Task directions. Show each line of the data below that contains the word "Point". Case counts, so only lines that match its capitalization qualify.

The records.
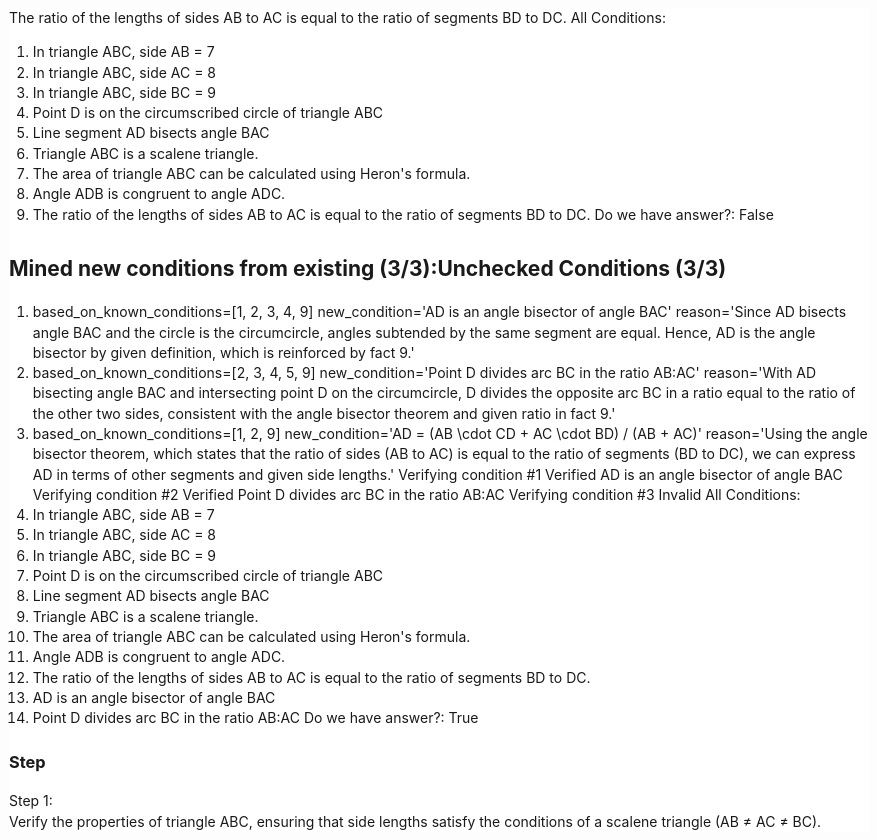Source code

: The ratio of the lengths of sides AB to AC is equal to the ratio of segments BD to DC.
All Conditions: 
1. In triangle ABC, side AB = 7
2. In triangle ABC, side AC = 8
3. In triangle ABC, side BC = 9
4. Point D is on the circumscribed circle of triangle ABC
5. Line segment AD bisects angle BAC
6. Triangle ABC is a scalene triangle.
7. The area of triangle ABC can be calculated using Heron's formula.
8. Angle ADB is congruent to angle ADC.
9. The ratio of the lengths of sides AB to AC is equal to the ratio of segments BD to DC.
Do we have answer?: False
## Mined new conditions from existing (3/3):Unchecked Conditions (3/3)
1. based_on_known_conditions=[1, 2, 3, 4, 9] new_condition='AD is an angle bisector of angle BAC' reason='Since AD bisects angle BAC and the circle is the circumcircle, angles subtended by the same segment are equal. Hence, AD is the angle bisector by given definition, which is reinforced by fact 9.'
2. based_on_known_conditions=[2, 3, 4, 5, 9] new_condition='Point D divides arc BC in the ratio AB:AC' reason='With AD bisecting angle BAC and intersecting point D on the circumcircle, D divides the opposite arc BC in a ratio equal to the ratio of the other two sides, consistent with the angle bisector theorem and given ratio in fact 9.'
3. based_on_known_conditions=[1, 2, 9] new_condition='AD = (AB \\cdot CD + AC \\cdot BD) / (AB + AC)' reason='Using the angle bisector theorem, which states that the ratio of sides (AB to AC) is equal to the ratio of segments (BD to DC), we can express AD in terms of other segments and given side lengths.'
Verifying condition #1
Verified
AD is an angle bisector of angle BAC
Verifying condition #2
Verified
Point D divides arc BC in the ratio AB:AC
Verifying condition #3
Invalid
All Conditions: 
1. In triangle ABC, side AB = 7
2. In triangle ABC, side AC = 8
3. In triangle ABC, side BC = 9
4. Point D is on the circumscribed circle of triangle ABC
5. Line segment AD bisects angle BAC
6. Triangle ABC is a scalene triangle.
7. The area of triangle ABC can be calculated using Heron's formula.
8. Angle ADB is congruent to angle ADC.
9. The ratio of the lengths of sides AB to AC is equal to the ratio of segments BD to DC.
10. AD is an angle bisector of angle BAC
11. Point D divides arc BC in the ratio AB:AC
Do we have answer?: True
### Step
Step 1:  
Verify the properties of triangle ABC, ensuring that side lengths satisfy the conditions of a scalene triangle (AB ≠ AC ≠ BC).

Solution for this exercise.
4. Point D is on the circumscribed circle of triangle ABC
2. based_on_known_conditions=[2, 3, 4, 5, 9] new_condition='Point D divides arc BC in the ratio AB:AC' reason='With AD bisecting angle BAC and intersecting point D on the circumcircle, D divides the opposite arc BC in a ratio equal to the ratio of the other two sides, consistent with the angle bisector theorem and given ratio in fact 9.'
Point D divides arc BC in the ratio AB:AC
4. Point D is on the circumscribed circle of triangle ABC
11. Point D divides arc BC in the ratio AB:AC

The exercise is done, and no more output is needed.